After five years of hard work and ceaseless toiling through a byzantine bureaucracy, I have graduated from the State University of New York with a BA in Historical Studies.  I am amazed and really don’t know what to do with the feelings: relief, joy, pride, etc…I also have pretty much visited most of the places on my to-do list.  This brings an end to my first Five Year Plan so I need to develop a new one.  What will it be?  I’m taking suggestions…Perhaps life will, as it does, show me the path to take and perhaps I am already on it.  “Keep going” my father said.  I will.

JDCM

Waiting for an assignment and off to Paris…

I am still enjoying being here.  This comes on the heels of a crisis of artistic faith in which I find myself seeing novelty and light in all things film and dull same-old-same-old in the digital realm.  The solution is simple.  Since I cannot see the forest for the trees I will be given an assignment by the director–actually we all will.  I hope it is soon because I am running out of time to complete my portfolio.  This is not entirely true.  I have almost 60 days until the term ends which is plenty of space.  The director, John Pack,  said that I take great pictures of many things but that they are all very comfortable and secure for me to photograph.  His challenge is to push me out of my comfort zone and see what comes of it.  I agree with his ideas but I am waiting for the assignment to arrive.  I am enthusiastic.  I was told by my other photography teacher that if it seems too agreeable to ask for something else.  That’ll work for me.

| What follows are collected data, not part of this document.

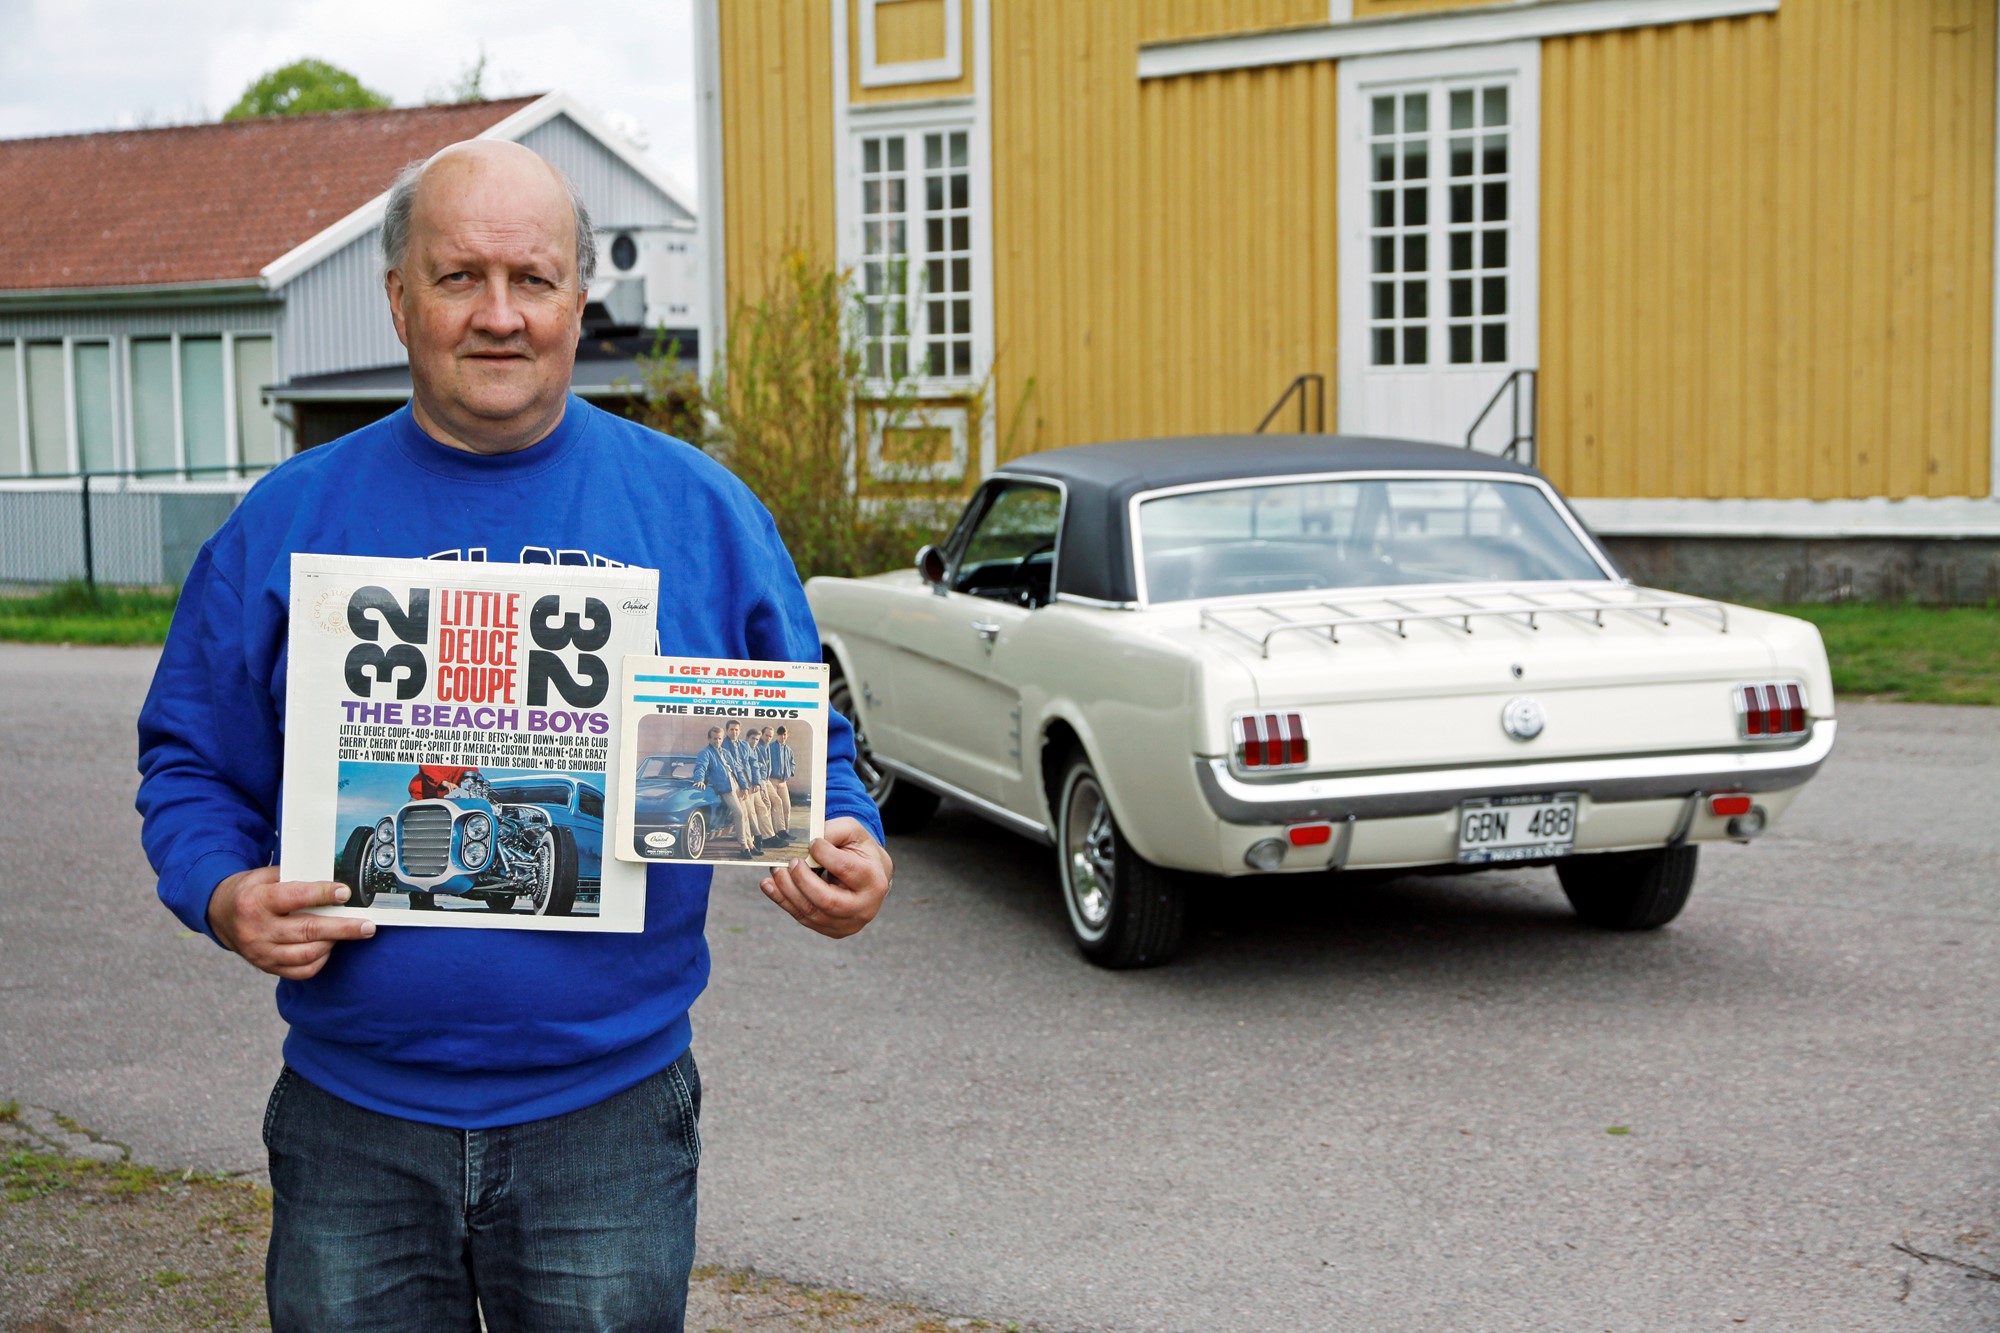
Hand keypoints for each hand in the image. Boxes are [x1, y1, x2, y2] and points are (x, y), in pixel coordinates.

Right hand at [207, 867, 375, 979]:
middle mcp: (256, 930)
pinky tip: (329, 946)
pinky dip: (321, 960)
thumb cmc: (249, 891)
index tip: (345, 892)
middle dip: (342, 928)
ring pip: (307, 954)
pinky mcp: (266, 967)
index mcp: (255, 901)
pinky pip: (301, 971)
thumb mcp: (264, 876)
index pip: (295, 897)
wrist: (219, 914)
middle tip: (367, 926)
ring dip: (334, 943)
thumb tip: (333, 879)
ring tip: (350, 932)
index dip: (323, 894)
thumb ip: (294, 877)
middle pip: (307, 931)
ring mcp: (260, 952)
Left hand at [759, 817, 891, 938]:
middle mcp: (864, 908)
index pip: (845, 868)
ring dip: (787, 891)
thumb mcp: (852, 832)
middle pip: (827, 900)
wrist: (869, 878)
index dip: (824, 854)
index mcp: (873, 881)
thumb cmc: (859, 852)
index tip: (812, 842)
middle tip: (790, 861)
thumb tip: (805, 843)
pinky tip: (769, 885)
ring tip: (776, 870)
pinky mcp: (831, 930)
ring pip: (811, 912)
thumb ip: (832, 831)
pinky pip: (802, 918)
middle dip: (802, 880)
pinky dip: (783, 901)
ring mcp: (847, 924)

Our spring break begins next week.  I’ll be heading off to Paris for a few days to visit my father who is there for the spring on sabbatical from school.  He is there with his wife until June and they have a nice place in the 4th Arrondisement.  My goal is to shoot at least one roll of film per day while I am there and a lot of digital to work on when I get back.  Of course if I need more film I’m pretty sure I can get some there.  I’ll check on-line and find out.

Just a side note…How lucky am I to be living this life?  What blessed stars shine down upon me and guide me through the wilderness and into the light!